Epicuro, el libertador (4 page)

Estas críticas que no conocemos en detalle, pero que —a pesar de la escasa diplomacia habitual de los filósofos para con sus competidores—, parecen de notable dureza verbal, se explican probablemente por el objetivo moral y pragmático que la filosofía asume para Epicuro. Toda la sabiduría teórica de sus predecesores no habría sido, a sus ojos, desde esa perspectiva moralista, más que una diversión sin conclusiones válidas para la vida. En gran parte «
paideia
», en el doble sentido de «educación» y «cultura», (despreciable como un superfluo presupuesto del auténtico filosofar para Epicuro), pero no el camino que pudiera conducir hacia la felicidad.

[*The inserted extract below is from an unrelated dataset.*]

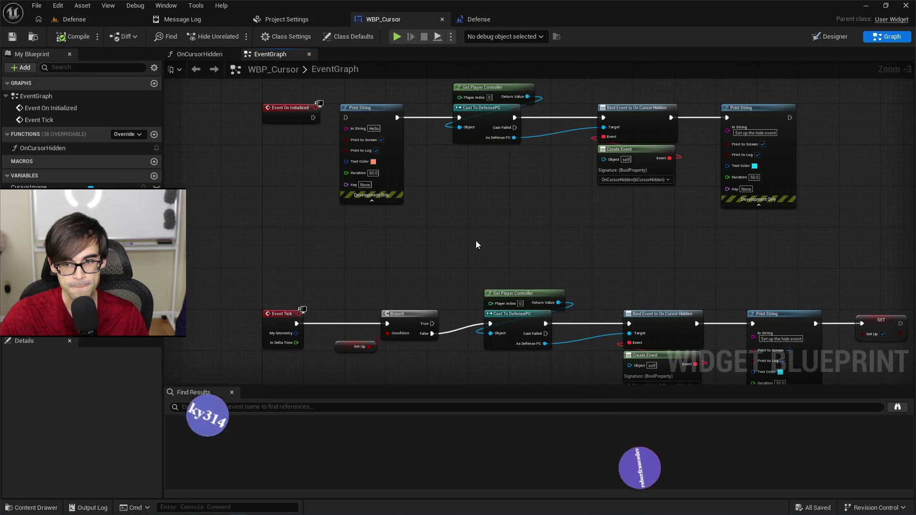
pyautogui.moveTo(352, 116); pyautogui.dragTo(348, 118)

Como observa con acierto Rist, «sea cual sea la razón, personal, filosófica o ideológica, de la hostilidad de Epicuro hacia el maestro de quien probablemente más había recibido, no hay duda de que Epicuro se proclamaba autodidacta. Lo único que esto puede significar si queremos verlo desde una perspectiva amistosa, es que aquello que él valuaba más en su propia filosofía, sus actitudes éticas, sus ideas sobre la libertad y la necesidad y sobre los dioses, eran el producto de su propio pensamiento. Sólo el material bruto de ese pensamiento le había sido proporcionado por sus maestros de hecho, tales como Nausífanes, y sus antecesores espirituales, como Demócrito y Leucipo».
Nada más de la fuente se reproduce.